L’ancien employeur ne peut plus consulter les bulletins déposés une fois le contrat rompu. Le coffre-fort reste strictement personnel. Ce cloisonnement est garanti par la conformité du service aux exigences de sécurité et de confidentialité imposées par la réglementation.
Si un salarié souhaite supprimer son compte ou l’intégralité de ses données, il peut exercer son droit à l’effacement. Cette démarche est définitive : les bulletins supprimés ne sont pas récupérables. Avant toute suppression, mieux vaut donc avoir téléchargé et sauvegardé chaque document.
Bonnes pratiques pour ne jamais perdre l’accès à ses fiches de paie
La majorité des difficultés rencontrées par les utilisateurs de My Arkevia viennent d’un défaut de préparation. Quelques réflexes simples permettent d’éviter ces situations :
- Activer le compte dès réception des identifiants, sans attendre la fin du contrat. La première connexion est la condition nécessaire pour conserver l’accès.
- Associer une adresse e-mail personnelle au compte, et vérifier régulièrement qu’elle est toujours valide.

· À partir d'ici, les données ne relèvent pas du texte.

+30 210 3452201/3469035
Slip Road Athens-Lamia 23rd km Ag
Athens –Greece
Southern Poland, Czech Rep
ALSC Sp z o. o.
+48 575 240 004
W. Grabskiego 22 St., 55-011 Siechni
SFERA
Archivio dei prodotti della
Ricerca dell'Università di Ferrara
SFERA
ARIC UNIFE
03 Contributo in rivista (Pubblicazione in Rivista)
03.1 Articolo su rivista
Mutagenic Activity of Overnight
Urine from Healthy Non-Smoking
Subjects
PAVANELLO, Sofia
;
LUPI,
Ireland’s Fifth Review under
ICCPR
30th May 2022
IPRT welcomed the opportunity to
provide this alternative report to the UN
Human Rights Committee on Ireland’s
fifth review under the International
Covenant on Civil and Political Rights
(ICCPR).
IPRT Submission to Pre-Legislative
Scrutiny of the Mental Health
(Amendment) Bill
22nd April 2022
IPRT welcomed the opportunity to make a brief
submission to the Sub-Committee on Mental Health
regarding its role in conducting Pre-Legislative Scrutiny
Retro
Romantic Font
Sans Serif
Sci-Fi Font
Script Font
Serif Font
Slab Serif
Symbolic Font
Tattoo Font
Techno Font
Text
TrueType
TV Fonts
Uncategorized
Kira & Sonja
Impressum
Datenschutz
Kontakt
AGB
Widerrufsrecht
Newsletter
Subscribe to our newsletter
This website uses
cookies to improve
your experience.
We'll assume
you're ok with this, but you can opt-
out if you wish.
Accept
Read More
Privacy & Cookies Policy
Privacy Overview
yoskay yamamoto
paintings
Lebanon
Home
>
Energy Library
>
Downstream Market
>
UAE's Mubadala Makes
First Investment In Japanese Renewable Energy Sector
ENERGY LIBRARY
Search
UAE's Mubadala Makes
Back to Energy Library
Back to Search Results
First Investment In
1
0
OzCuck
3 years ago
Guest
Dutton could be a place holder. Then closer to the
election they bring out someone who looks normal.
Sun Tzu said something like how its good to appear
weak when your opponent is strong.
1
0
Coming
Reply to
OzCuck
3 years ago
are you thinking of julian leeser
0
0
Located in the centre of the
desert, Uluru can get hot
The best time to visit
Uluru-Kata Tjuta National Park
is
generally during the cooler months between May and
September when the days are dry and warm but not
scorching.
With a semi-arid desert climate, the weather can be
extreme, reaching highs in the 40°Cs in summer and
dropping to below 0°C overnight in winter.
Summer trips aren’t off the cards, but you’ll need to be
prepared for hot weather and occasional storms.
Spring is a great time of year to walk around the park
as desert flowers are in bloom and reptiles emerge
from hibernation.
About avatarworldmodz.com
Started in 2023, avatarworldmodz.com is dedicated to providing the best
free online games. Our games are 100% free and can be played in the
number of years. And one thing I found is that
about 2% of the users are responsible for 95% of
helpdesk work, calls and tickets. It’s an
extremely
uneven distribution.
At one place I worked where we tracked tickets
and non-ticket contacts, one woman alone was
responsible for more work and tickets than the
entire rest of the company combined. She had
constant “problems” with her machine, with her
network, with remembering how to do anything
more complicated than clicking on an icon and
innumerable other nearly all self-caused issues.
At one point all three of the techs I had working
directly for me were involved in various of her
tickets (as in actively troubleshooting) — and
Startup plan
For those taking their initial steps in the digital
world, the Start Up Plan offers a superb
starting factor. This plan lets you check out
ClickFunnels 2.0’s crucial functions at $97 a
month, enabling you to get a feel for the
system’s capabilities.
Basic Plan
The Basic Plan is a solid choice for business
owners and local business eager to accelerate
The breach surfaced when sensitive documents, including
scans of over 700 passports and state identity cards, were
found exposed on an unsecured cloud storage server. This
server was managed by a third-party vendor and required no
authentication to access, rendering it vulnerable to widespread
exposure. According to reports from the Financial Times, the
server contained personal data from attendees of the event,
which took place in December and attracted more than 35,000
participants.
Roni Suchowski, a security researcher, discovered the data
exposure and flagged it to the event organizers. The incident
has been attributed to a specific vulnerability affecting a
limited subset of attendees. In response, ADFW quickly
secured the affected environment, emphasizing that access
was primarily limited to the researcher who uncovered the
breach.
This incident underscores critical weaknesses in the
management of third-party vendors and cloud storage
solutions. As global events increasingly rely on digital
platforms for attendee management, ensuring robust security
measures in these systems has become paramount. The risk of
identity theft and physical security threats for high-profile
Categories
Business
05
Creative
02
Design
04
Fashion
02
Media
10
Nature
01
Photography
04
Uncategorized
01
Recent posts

- Télécharger ses bulletins au fur et à mesure, au moins une fois par an, pour disposer d’une copie locale indépendante de la plateforme.
- Noter les identifiants de connexion dans un gestionnaire de mots de passe, en particulier si plusieurs coffres-forts numériques coexistent au fil des employeurs successifs.
Le coffre-fort numérique My Arkevia remplit son rôle d’archivage sur le long terme, à condition que le salarié ait pris soin de valider son accès en amont. La durée de conservation légale protège les documents pendant plusieurs décennies, mais cette protection ne vaut rien si le compte n’a jamais été activé. Le geste le plus utile reste le plus simple : se connecter une première fois, renseigner une adresse personnelle, et conserver ses identifiants.